___ Records supplied ___
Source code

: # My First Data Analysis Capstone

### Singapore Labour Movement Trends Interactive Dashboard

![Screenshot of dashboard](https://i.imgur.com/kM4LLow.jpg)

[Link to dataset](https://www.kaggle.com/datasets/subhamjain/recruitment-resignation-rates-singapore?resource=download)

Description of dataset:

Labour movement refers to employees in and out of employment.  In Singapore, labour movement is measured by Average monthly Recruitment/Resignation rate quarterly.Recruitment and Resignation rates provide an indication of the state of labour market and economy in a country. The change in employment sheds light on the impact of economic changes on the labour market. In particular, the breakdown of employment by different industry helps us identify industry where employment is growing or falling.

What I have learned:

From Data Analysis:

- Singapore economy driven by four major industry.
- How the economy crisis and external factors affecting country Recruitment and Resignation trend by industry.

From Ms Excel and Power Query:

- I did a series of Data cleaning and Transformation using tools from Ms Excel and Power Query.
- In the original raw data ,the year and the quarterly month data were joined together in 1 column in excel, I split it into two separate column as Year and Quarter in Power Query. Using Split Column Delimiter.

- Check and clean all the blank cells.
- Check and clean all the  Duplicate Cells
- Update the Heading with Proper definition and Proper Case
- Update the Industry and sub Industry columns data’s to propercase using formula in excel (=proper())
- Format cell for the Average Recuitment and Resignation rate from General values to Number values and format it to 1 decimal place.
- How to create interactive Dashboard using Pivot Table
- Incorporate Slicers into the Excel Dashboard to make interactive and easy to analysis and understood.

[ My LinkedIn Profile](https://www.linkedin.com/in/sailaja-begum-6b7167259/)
___
● **Problem description**
Read through the records above and copy the lines that contain "into".

● **Result below**
- In the original raw data ,the year and the quarterly month data were joined together in 1 column in excel, I split it into two separate column as Year and Quarter in Power Query. Using Split Column Delimiter.
- Incorporate Slicers into the Excel Dashboard to make interactive and easy to analysis and understood.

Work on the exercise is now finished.